PART of the lower road into Altea was an isolated section of blue-painted cycle track. It began for no particular reason just before the smaller of the two bridges over the River Algar and ended just as arbitrarily on the other side. It gave a hundred or so metres of extra protection to cyclists going into town or returning and ended in a zebra crossing that enabled them to enter or leave the Camino Verde greenway for pedestrians and cyclists.
Then a few days back without warning, the cycle lane markings disappeared and the blue surface was asphalted over. Theoretically the road is again open to traffic although only Cap Negret residents’ cars can pass the bollards protecting the greenway.
They have reason to be thankful for those bollards because this road became a rat-run to escape snarl-ups on the N-332, infamous as one of the busiest main roads in Spain.

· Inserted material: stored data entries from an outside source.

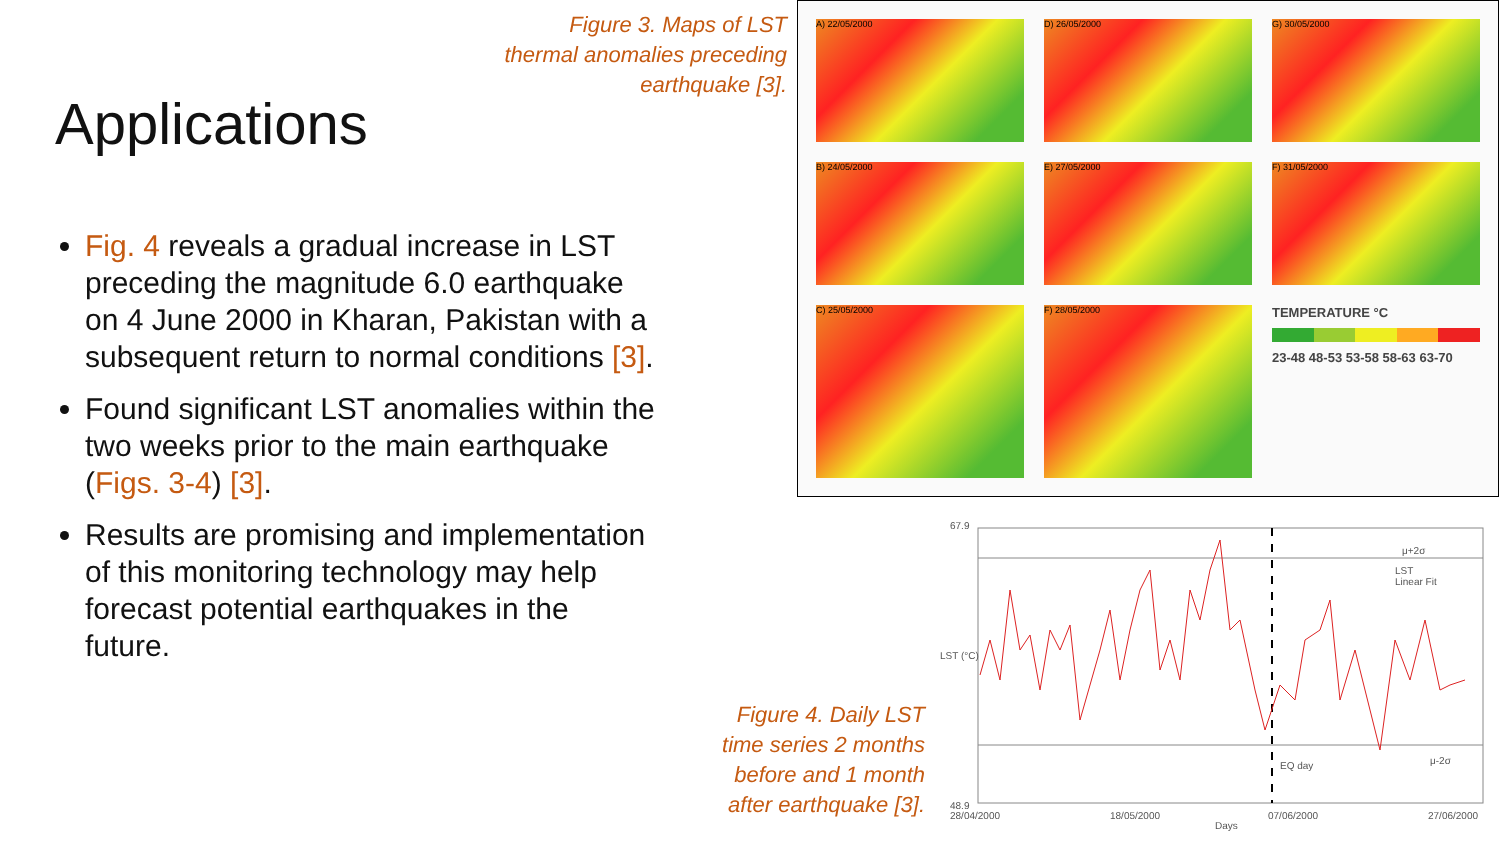Figure 3. Maps of LST thermal anomalies preceding earthquake [3].
Applications
Fig. 4 reveals a gradual increase in LST preceding the magnitude 6.0 earthquake on 4 June 2000 in Kharan, Pakistan with a subsequent return to normal conditions [3].
Found significant LST anomalies within the two weeks prior to the main earthquake (Figs. 3-4) [3].
Results are promising and implementation of this monitoring technology may help forecast potential earthquakes in the future.
A) 22/05/2000
D) 26/05/2000
G) 30/05/2000
B) 24/05/2000
E) 27/05/2000
F) 31/05/2000
C) 25/05/2000
F) 28/05/2000
TEMPERATURE °C
23-48 48-53 53-58 58-63 63-70
Figure 4. Daily LST time series 2 months before and 1 month after earthquake [3].
67.9
μ+2σ
LST
Linear Fit
EQ day μ-2σ
48.9
LST (°C)
28/04/2000 18/05/2000 07/06/2000 27/06/2000
Days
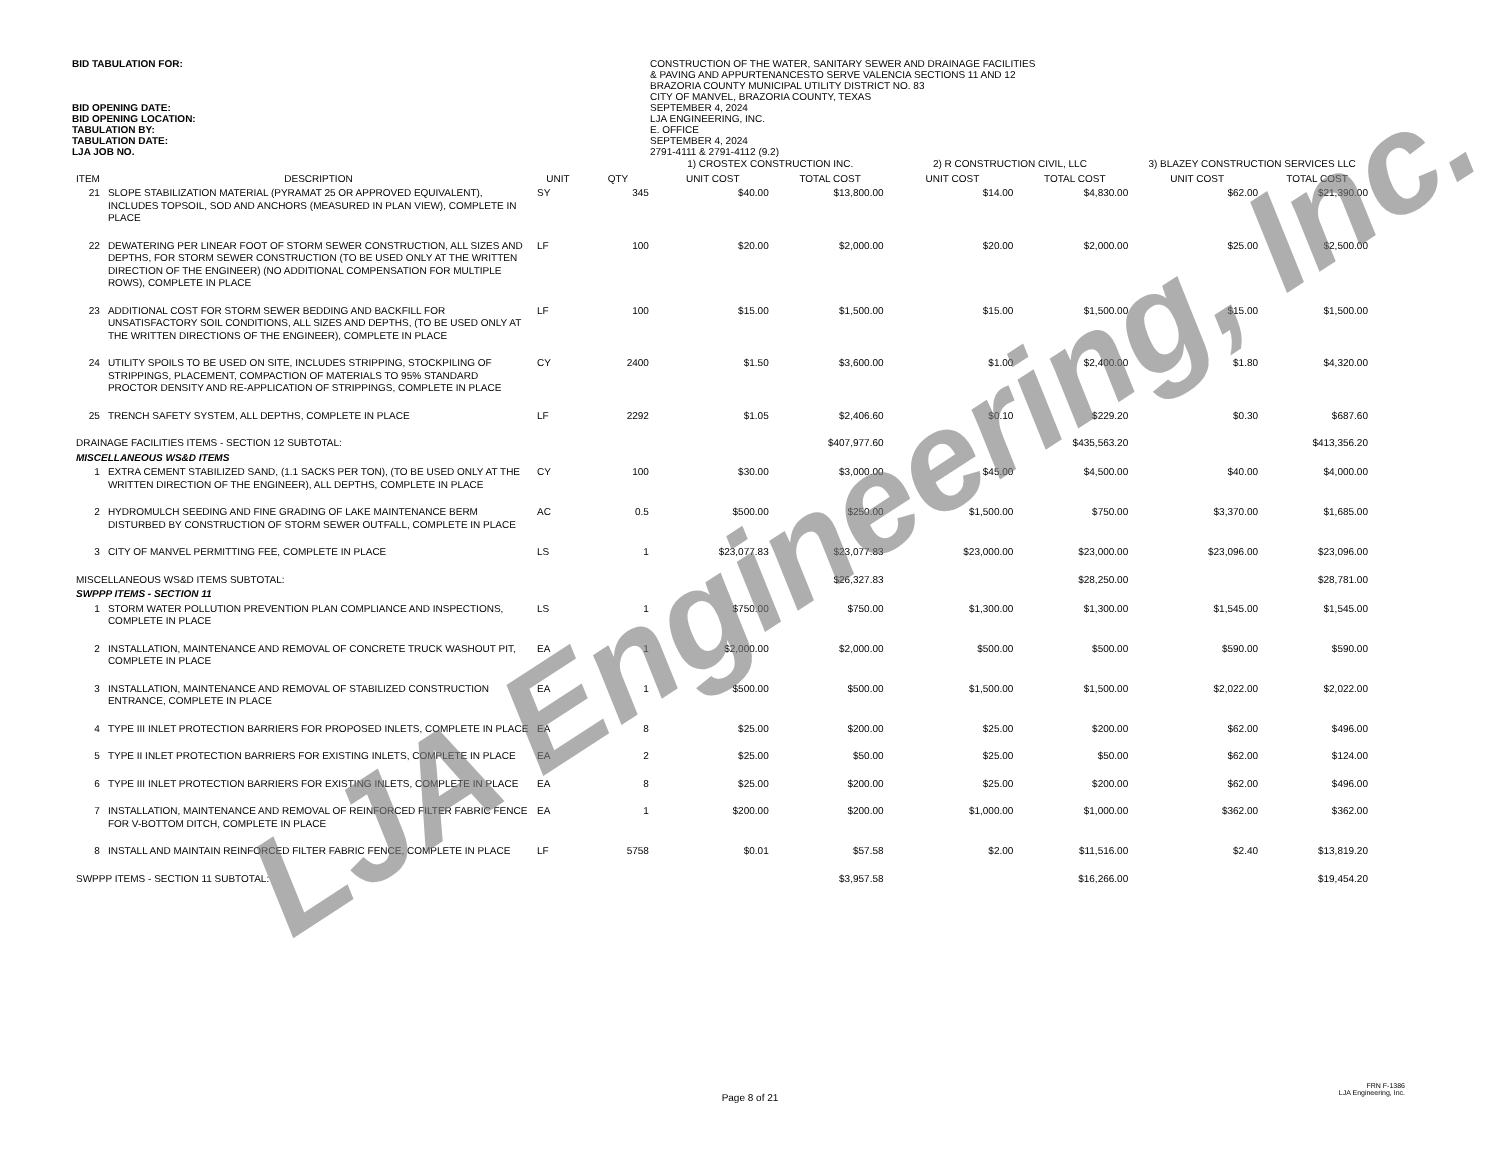BID TABULATION FOR: CONSTRUCTION OF THE WATER, SANITARY SEWER AND DRAINAGE FACILITIES
& PAVING AND APPURTENANCESTO SERVE VALENCIA SECTIONS 11 AND 12
BRAZORIA COUNTY MUNICIPAL UTILITY DISTRICT NO. 83
CITY OF MANVEL, BRAZORIA COUNTY, TEXAS
BID OPENING DATE: SEPTEMBER 4, 2024
BID OPENING LOCATION: LJA ENGINEERING, INC.
TABULATION BY: E. OFFICE
TABULATION DATE: SEPTEMBER 4, 2024
LJA JOB NO. 2791-4111 & 2791-4112 (9.2)
| | | | | 1) CROSTEX CONSTRUCTION INC. | | 2) R CONSTRUCTION CIVIL, LLC | | 3) BLAZEY CONSTRUCTION SERVICES LLC | |
| ITEM | DESCRIPTION | UNIT | QTY | UNIT COST | TOTAL COST | UNIT COST | TOTAL COST | UNIT COST | TOTAL COST |
| 21 | SLOPE STABILIZATION MATERIAL (PYRAMAT 25 OR APPROVED EQUIVALENT), INCLUDES TOPSOIL, SOD AND ANCHORS (MEASURED IN PLAN VIEW), COMPLETE IN PLACE | SY | 345 | $40.00 | $13,800.00 | $14.00 | $4,830.00 | $62.00 | $21,390.00 |
| 22 | DEWATERING PER LINEAR FOOT OF STORM SEWER CONSTRUCTION, ALL SIZES AND DEPTHS, FOR STORM SEWER CONSTRUCTION (TO BE USED ONLY AT THE WRITTEN DIRECTION OF THE ENGINEER) (NO ADDITIONAL COMPENSATION FOR MULTIPLE ROWS), COMPLETE IN PLACE | LF | 100 | $20.00 | $2,000.00 | $20.00 | $2,000.00 | $25.00 | $2,500.00 |
| 23 | ADDITIONAL COST FOR STORM SEWER BEDDING AND BACKFILL FOR UNSATISFACTORY SOIL CONDITIONS, ALL SIZES AND DEPTHS, (TO BE USED ONLY AT THE WRITTEN DIRECTIONS OF THE ENGINEER), COMPLETE IN PLACE | LF | 100 | $15.00 | $1,500.00 | $15.00 | $1,500.00 | $15.00 | $1,500.00 |
| 24 | UTILITY SPOILS TO BE USED ON SITE, INCLUDES STRIPPING, STOCKPILING OF STRIPPINGS, PLACEMENT, COMPACTION OF MATERIALS TO 95% STANDARD PROCTOR DENSITY AND RE-APPLICATION OF STRIPPINGS, COMPLETE IN PLACE | CY | 2400 | $1.50 | $3,600.00 | $1.00 | $2,400.00 | $1.80 | $4,320.00 |
| 25 | TRENCH SAFETY SYSTEM, ALL DEPTHS, COMPLETE IN PLACE | LF | 2292 | $1.05 | $2,406.60 | $0.10 | $229.20 | $0.30 | $687.60 |
| DRAINAGE FACILITIES ITEMS - SECTION 12 SUBTOTAL: | | | | | $407,977.60 | | $435,563.20 | | $413,356.20 |
| MISCELLANEOUS WS&D ITEMS | | | | | | | | | |
| 1 | EXTRA CEMENT STABILIZED SAND, (1.1 SACKS PER TON), (TO BE USED ONLY AT THE WRITTEN DIRECTION OF THE ENGINEER), ALL DEPTHS, COMPLETE IN PLACE | CY | 100 | $30.00 | $3,000.00 | $45.00 | $4,500.00 | $40.00 | $4,000.00 |
| 2 | HYDROMULCH SEEDING AND FINE GRADING OF LAKE MAINTENANCE BERM DISTURBED BY CONSTRUCTION OF STORM SEWER OUTFALL, COMPLETE IN PLACE | AC | 0.5 | $500.00 | $250.00 | $1,500.00 | $750.00 | $3,370.00 | $1,685.00 |
| 3 | CITY OF MANVEL PERMITTING FEE, COMPLETE IN PLACE | LS | 1 | $23,077.83 | $23,077.83 | $23,000.00 | $23,000.00 | $23,096.00 | $23,096.00 |
| MISCELLANEOUS WS&D ITEMS SUBTOTAL: | | | | | $26,327.83 | | $28,250.00 | | $28,781.00 |
| SWPPP ITEMS - SECTION 11 | | | | | | | | | |
| 1 | STORM WATER POLLUTION PREVENTION PLAN COMPLIANCE AND INSPECTIONS, COMPLETE IN PLACE | LS | 1 | $750.00 | $750.00 | $1,300.00 | $1,300.00 | $1,545.00 | $1,545.00 |
| 2 | INSTALLATION, MAINTENANCE AND REMOVAL OF CONCRETE TRUCK WASHOUT PIT, COMPLETE IN PLACE | EA | 1 | $2,000.00 | $2,000.00 | $500.00 | $500.00 | $590.00 | $590.00 |
| 3 | INSTALLATION, MAINTENANCE AND REMOVAL OF STABILIZED CONSTRUCTION ENTRANCE, COMPLETE IN PLACE | EA | 1 | $500.00 | $500.00 | $1,500.00 | $1,500.00 | $2,022.00 | $2,022.00 |
| 4 | TYPE III INLET PROTECTION BARRIERS FOR PROPOSED INLETS, COMPLETE IN PLACE | EA | 8 | $25.00 | $200.00 | $25.00 | $200.00 | $62.00 | $496.00 |
| 5 | TYPE II INLET PROTECTION BARRIERS FOR EXISTING INLETS, COMPLETE IN PLACE | EA | 2 | $25.00 | $50.00 | $25.00 | $50.00 | $62.00 | $124.00 |
| 6 | TYPE III INLET PROTECTION BARRIERS FOR EXISTING INLETS, COMPLETE IN PLACE | EA | 8 | $25.00 | $200.00 | $25.00 | $200.00 | $62.00 | $496.00 |
| 7 | INSTALLATION, MAINTENANCE AND REMOVAL OF REINFORCED FILTER FABRIC FENCE FOR V-BOTTOM DITCH, COMPLETE IN PLACE | EA | 1 | $200.00 | $200.00 | $1,000.00 | $1,000.00 | $362.00 | $362.00 |
| 8 | INSTALL AND MAINTAIN REINFORCED FILTER FABRIC FENCE, COMPLETE IN PLACE | LF | 5758 | $0.01 | $57.58 | $2.00 | $11,516.00 | $2.40 | $13,819.20 |
| SWPPP ITEMS - SECTION 11 SUBTOTAL: | | | | | $3,957.58 | | $16,266.00 | | $19,454.20 |
Page 8 of 21
FRN F-1386
LJA Engineering, Inc.
LJA Engineering, Inc.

Like Benissa further along the coast, Altea is still waiting for a ring road and locals tended to use the Cap Negret road as a substitute even though in many places it was too narrow for two cars to pass.
This was once the main Alicante road before the ‘new’ road, now the N-332, was built at the beginning of the 20th century.
Long before that it was a Roman road, an offshoot of the Via Dianium which in turn was an offshoot of the Via Augusta, the great road that crossed Spain from the Pyrenees to Cadiz.